* _MATERIAL FOR THE TASK_
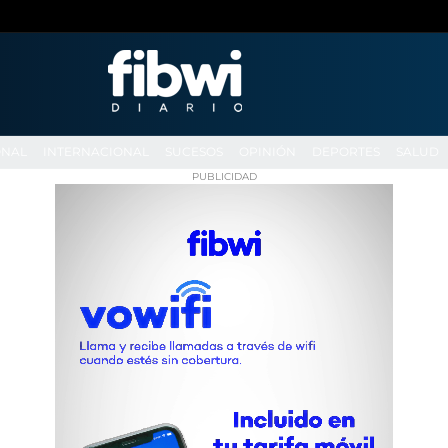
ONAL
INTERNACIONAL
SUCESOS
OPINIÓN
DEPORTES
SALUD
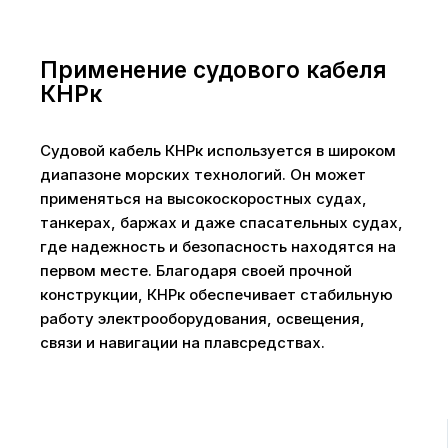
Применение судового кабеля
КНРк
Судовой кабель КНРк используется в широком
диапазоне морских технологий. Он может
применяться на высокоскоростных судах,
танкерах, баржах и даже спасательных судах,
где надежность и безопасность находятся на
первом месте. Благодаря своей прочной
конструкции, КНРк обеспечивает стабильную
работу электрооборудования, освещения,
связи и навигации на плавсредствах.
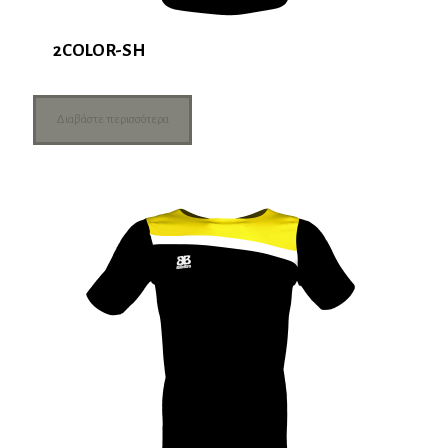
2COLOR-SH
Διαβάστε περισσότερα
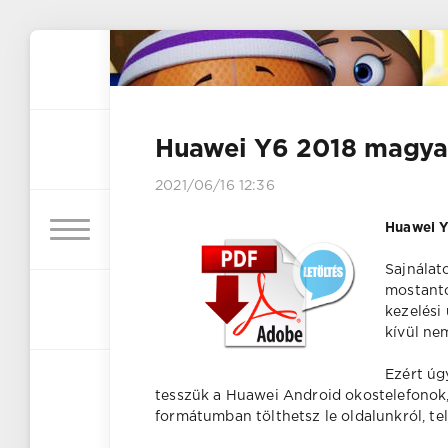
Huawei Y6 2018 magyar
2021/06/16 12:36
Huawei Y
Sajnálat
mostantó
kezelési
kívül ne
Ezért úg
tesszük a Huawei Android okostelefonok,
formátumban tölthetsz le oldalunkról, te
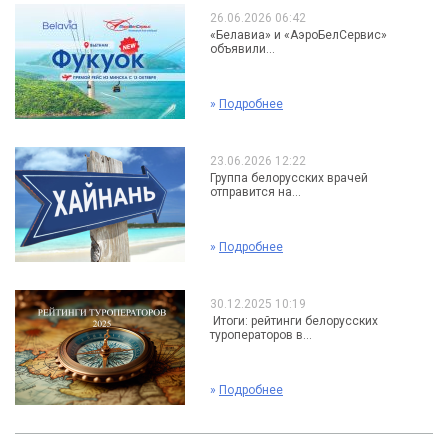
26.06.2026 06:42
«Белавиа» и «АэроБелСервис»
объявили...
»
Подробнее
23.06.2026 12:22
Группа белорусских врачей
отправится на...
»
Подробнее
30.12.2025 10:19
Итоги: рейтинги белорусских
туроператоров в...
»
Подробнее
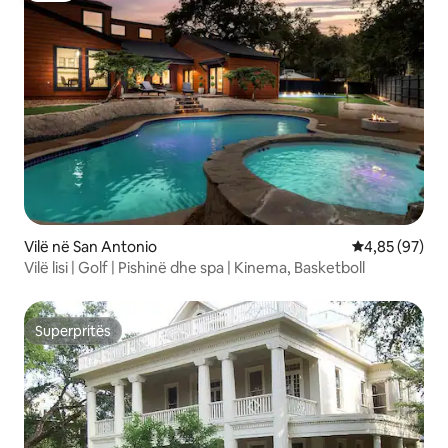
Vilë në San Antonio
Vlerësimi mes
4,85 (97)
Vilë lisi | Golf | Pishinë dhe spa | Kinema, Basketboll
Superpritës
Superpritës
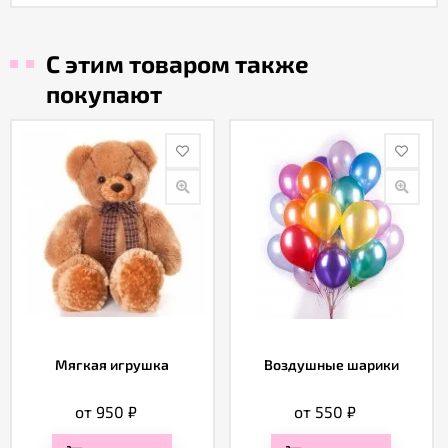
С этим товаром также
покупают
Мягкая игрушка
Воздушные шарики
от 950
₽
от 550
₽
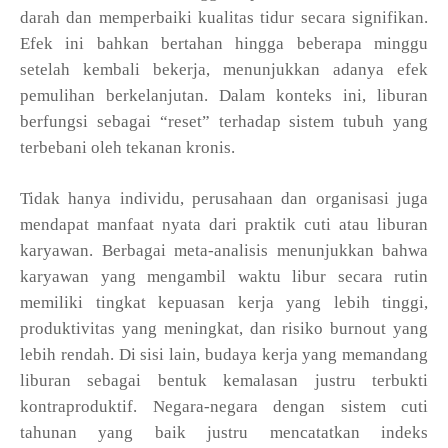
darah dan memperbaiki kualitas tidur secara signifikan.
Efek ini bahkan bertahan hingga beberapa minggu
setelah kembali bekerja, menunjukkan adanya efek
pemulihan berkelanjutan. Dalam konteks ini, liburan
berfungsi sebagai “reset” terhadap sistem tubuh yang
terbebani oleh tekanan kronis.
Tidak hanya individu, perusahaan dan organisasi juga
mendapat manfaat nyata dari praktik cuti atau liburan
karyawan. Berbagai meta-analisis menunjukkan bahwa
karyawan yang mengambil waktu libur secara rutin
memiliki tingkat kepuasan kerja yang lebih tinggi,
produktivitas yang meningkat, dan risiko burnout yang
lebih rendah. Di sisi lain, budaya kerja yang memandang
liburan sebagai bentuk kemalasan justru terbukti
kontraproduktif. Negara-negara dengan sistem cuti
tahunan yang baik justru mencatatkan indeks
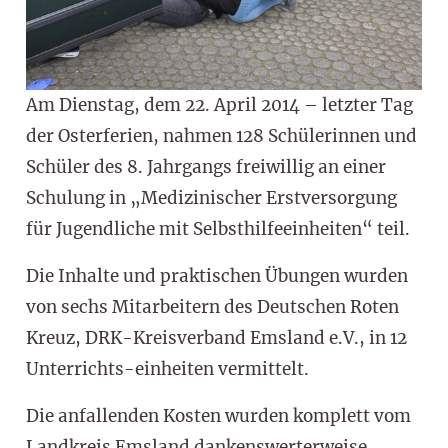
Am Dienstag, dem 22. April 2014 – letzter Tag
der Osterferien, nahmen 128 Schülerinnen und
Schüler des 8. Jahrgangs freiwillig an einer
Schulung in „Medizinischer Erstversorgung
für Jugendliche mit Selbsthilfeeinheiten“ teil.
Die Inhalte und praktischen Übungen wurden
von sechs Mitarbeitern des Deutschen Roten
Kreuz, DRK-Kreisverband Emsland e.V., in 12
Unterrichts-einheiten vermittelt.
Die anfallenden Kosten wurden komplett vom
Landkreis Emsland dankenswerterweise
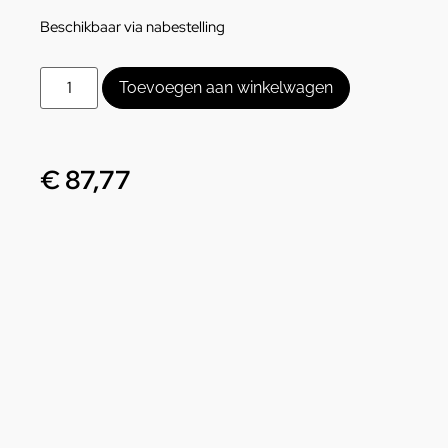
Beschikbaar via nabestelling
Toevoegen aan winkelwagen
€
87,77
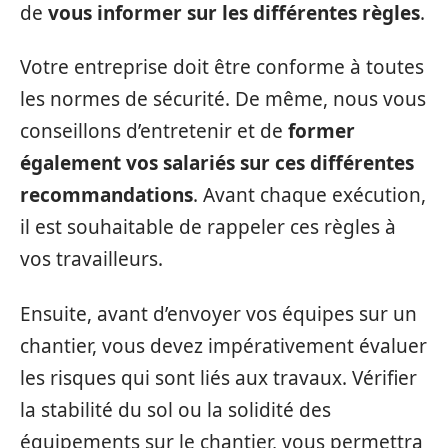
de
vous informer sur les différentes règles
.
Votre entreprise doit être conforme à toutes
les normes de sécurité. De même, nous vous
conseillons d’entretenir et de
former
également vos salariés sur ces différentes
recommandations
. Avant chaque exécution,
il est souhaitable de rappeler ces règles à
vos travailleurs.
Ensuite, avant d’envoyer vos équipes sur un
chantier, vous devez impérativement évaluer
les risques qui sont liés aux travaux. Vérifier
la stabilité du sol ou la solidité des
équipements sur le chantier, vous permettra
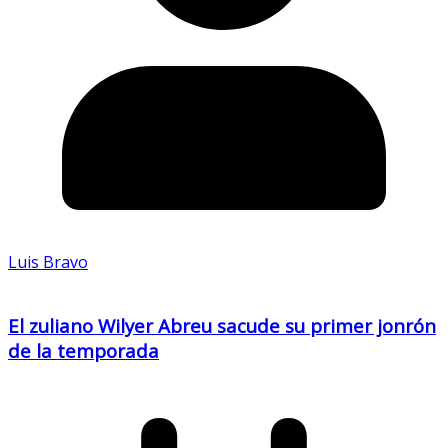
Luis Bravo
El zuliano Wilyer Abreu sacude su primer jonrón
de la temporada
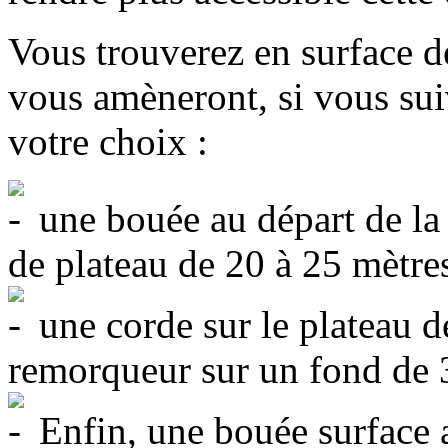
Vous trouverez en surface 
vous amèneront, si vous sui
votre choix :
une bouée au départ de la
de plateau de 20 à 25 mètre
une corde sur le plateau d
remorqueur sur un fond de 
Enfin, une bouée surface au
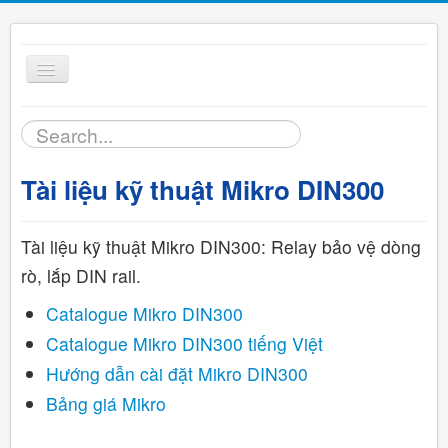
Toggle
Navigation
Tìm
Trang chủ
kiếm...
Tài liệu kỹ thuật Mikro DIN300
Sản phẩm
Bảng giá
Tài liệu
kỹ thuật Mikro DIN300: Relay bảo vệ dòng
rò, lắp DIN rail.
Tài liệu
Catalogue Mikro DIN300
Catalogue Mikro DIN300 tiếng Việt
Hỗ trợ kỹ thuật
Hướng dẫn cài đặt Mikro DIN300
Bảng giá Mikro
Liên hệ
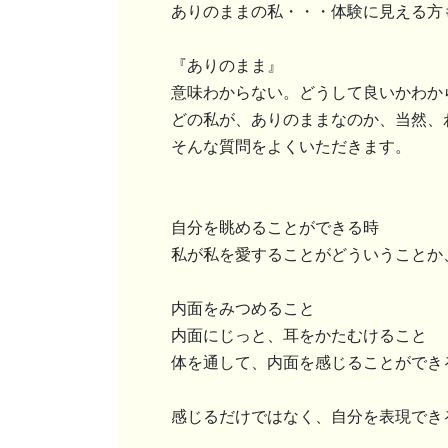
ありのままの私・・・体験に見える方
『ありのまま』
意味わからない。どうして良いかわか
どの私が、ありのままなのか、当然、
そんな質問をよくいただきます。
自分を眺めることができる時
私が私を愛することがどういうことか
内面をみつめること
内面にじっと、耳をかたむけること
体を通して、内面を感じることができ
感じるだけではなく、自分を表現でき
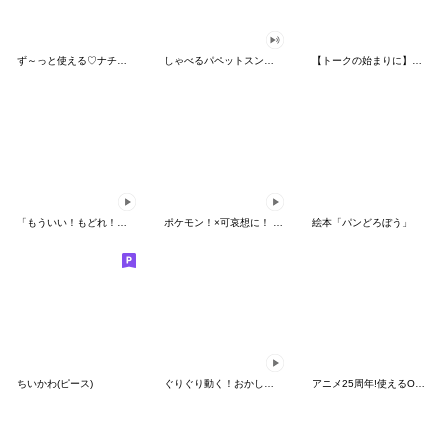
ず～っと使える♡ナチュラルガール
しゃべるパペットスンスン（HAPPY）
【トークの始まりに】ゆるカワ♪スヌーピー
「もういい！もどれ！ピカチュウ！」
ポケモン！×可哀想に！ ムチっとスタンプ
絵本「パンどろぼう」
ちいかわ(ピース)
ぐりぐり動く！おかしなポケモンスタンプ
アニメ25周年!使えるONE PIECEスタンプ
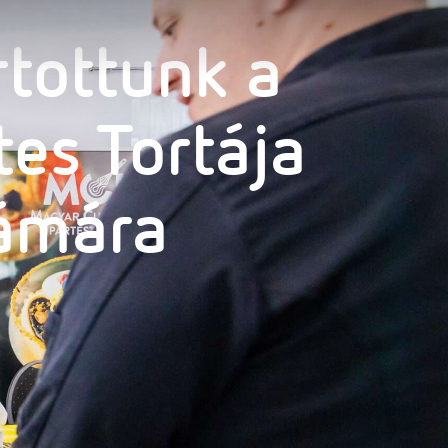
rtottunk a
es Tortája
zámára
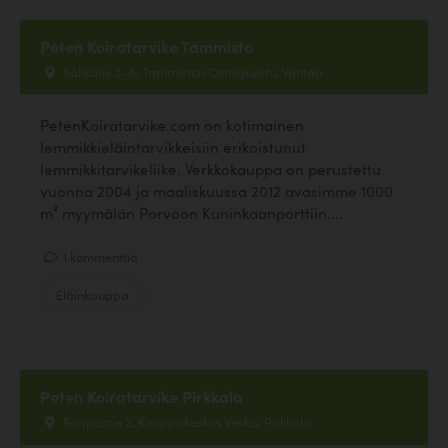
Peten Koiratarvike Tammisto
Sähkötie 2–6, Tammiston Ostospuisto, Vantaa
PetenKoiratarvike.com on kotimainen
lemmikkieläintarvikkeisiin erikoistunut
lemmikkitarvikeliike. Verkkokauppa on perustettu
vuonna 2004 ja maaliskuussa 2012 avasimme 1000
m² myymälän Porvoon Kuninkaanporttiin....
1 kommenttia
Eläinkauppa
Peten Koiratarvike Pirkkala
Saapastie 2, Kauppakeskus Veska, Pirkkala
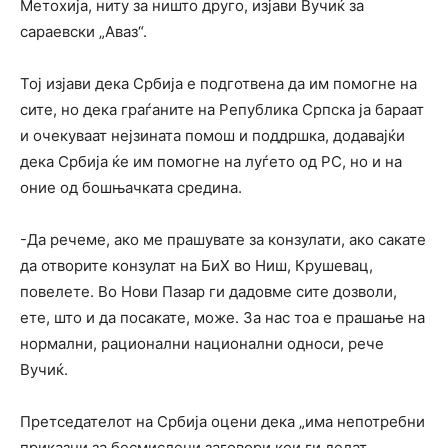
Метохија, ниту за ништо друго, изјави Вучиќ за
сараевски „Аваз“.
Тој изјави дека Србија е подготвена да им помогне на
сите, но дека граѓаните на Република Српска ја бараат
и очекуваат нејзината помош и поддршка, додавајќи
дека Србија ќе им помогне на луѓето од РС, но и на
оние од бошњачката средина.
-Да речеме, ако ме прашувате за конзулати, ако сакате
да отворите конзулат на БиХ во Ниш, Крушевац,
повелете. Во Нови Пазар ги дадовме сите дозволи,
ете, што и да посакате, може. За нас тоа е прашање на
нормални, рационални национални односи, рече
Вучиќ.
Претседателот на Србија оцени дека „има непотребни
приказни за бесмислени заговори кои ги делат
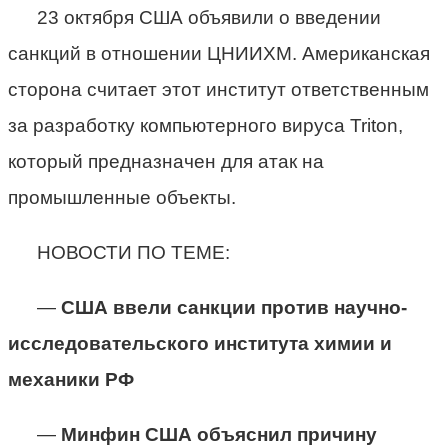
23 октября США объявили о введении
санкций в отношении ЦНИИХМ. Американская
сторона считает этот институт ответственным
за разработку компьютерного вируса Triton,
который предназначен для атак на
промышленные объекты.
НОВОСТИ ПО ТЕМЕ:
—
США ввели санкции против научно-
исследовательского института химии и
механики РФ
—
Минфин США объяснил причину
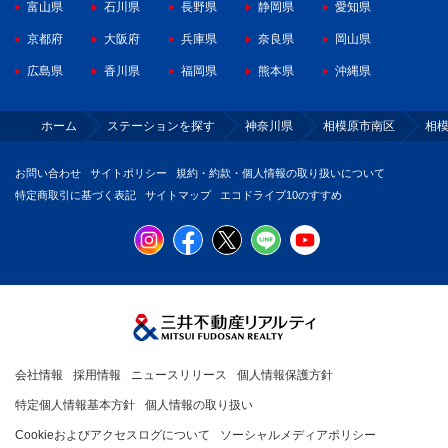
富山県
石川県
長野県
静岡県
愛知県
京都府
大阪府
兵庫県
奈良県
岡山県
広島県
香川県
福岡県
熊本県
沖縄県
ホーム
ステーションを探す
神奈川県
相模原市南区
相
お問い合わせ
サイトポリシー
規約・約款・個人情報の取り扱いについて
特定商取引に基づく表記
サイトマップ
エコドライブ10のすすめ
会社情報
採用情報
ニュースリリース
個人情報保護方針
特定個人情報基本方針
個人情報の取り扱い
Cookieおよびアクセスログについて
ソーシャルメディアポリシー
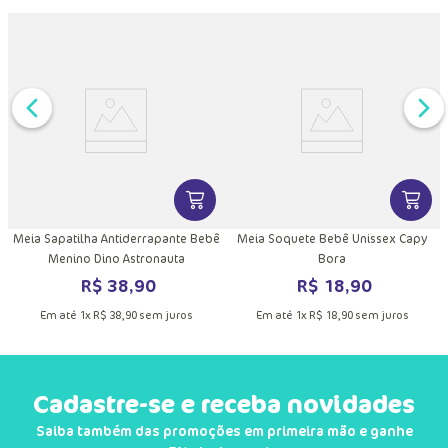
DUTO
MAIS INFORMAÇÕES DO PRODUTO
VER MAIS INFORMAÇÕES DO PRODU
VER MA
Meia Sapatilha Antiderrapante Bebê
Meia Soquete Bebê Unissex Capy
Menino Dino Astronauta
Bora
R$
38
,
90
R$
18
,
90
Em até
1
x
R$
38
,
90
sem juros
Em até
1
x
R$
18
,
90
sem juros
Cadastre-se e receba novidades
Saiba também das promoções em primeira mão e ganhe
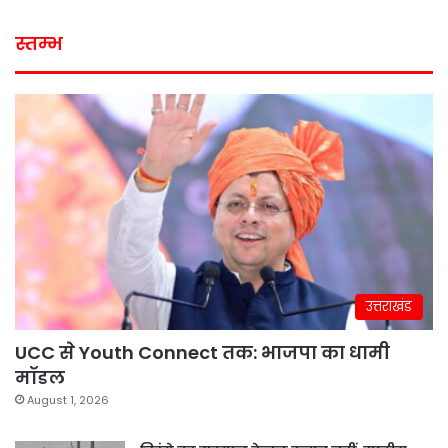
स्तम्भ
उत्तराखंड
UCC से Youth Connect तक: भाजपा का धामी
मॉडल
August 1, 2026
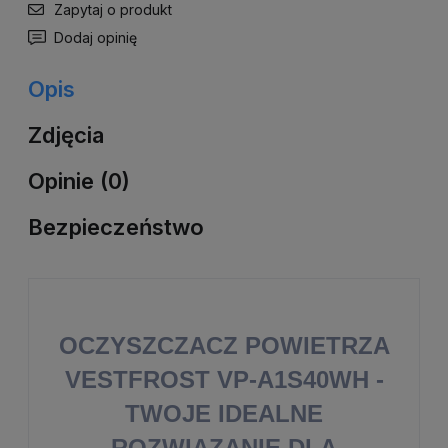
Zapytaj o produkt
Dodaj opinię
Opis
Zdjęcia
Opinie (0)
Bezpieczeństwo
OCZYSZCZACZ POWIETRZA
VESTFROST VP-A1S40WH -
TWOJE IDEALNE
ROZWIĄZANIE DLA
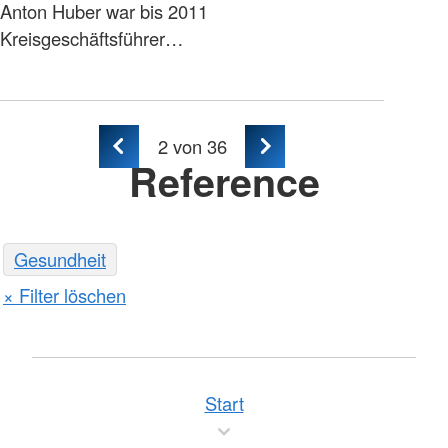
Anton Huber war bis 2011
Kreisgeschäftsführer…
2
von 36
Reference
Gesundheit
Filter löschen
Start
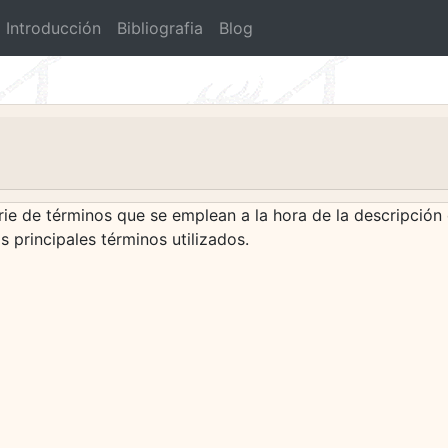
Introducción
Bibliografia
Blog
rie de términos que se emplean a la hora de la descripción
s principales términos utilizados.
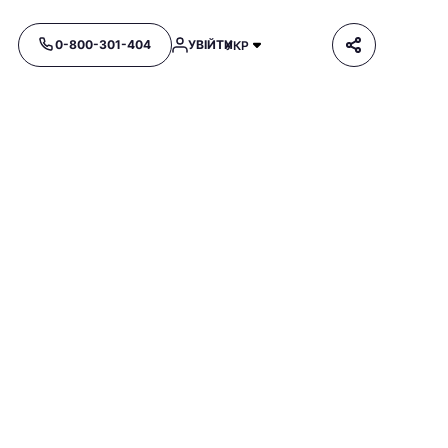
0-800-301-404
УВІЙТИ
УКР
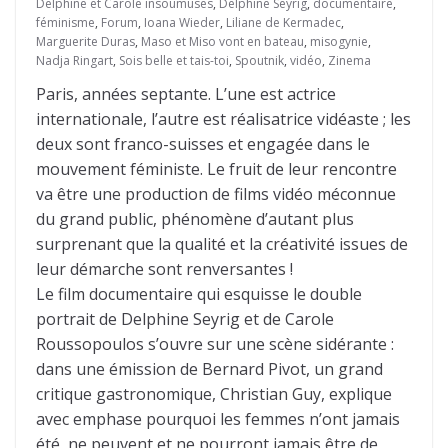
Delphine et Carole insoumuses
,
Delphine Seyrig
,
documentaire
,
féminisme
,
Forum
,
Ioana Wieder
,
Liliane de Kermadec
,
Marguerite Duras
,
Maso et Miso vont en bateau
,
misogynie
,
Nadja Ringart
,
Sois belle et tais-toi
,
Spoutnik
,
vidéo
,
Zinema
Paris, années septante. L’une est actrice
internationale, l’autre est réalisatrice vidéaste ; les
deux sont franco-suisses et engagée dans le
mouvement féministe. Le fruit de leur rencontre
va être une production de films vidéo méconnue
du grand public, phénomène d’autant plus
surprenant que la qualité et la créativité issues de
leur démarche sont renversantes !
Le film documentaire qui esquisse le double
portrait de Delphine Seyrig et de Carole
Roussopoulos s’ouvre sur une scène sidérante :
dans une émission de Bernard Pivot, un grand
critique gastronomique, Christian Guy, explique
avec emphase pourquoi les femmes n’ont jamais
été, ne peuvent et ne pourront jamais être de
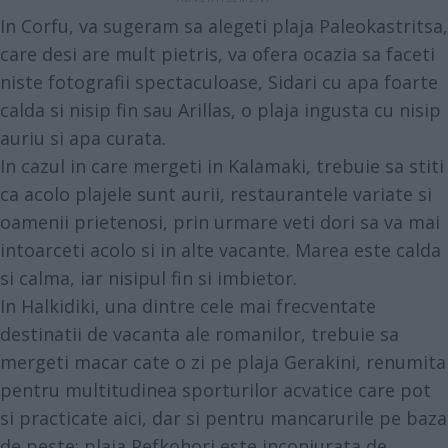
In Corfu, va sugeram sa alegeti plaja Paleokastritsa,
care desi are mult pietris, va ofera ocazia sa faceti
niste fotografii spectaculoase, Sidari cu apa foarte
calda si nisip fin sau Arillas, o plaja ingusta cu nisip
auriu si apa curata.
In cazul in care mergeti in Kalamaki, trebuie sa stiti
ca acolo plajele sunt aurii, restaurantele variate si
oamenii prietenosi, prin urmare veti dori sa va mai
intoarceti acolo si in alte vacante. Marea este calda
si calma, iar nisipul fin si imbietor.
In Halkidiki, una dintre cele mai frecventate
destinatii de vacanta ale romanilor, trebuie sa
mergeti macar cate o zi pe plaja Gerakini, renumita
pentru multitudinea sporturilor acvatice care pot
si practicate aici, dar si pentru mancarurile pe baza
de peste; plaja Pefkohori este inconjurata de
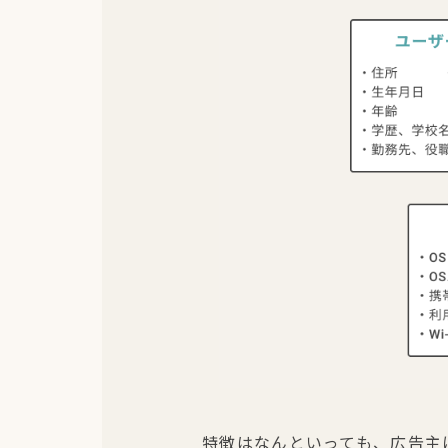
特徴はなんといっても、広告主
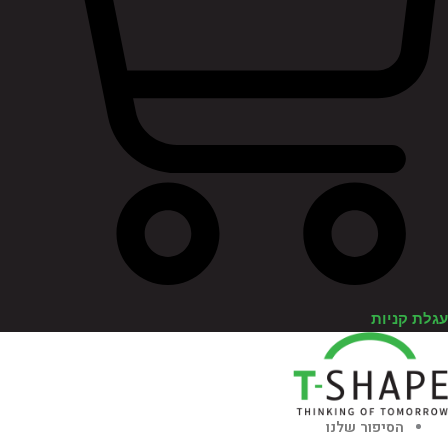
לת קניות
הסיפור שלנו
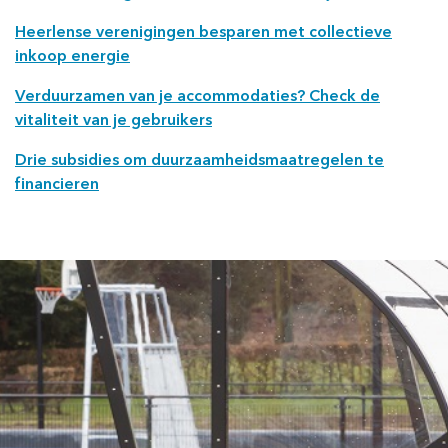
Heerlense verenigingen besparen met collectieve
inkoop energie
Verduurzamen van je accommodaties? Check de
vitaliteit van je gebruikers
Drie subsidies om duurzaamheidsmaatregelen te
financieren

* _YOUR GOAL_
Look above for the line with "Bibliografia" and the line with "deux sont franco-suisses et engagée dans le", then restate exactly those two lines and all lines between them, with no pictures.

* _SOLUTION FOR THIS PROBLEM_
Bibliografia
Blog
rie de términos que se emplean a la hora de la descripción
s principales términos utilizados.
0-800-301-404
УВІЙТИ
УКР
Delphine et Carole insoumuses
,
Delphine Seyrig
,
documentaire
,
féminisme
,
Forum
,
Ioana Wieder
,
Liliane de Kermadec
,
Marguerite Duras
,
Maso et Miso vont en bateau
,
misogynie
,
Nadja Ringart
,
Sois belle et tais-toi
,
Spoutnik
,
vidéo
,
Zinema
Paris, années septante. L’une est actrice
internationale, l’autre est réalisatrice vidéaste ; les
deux sont franco-suisses et engagée dans le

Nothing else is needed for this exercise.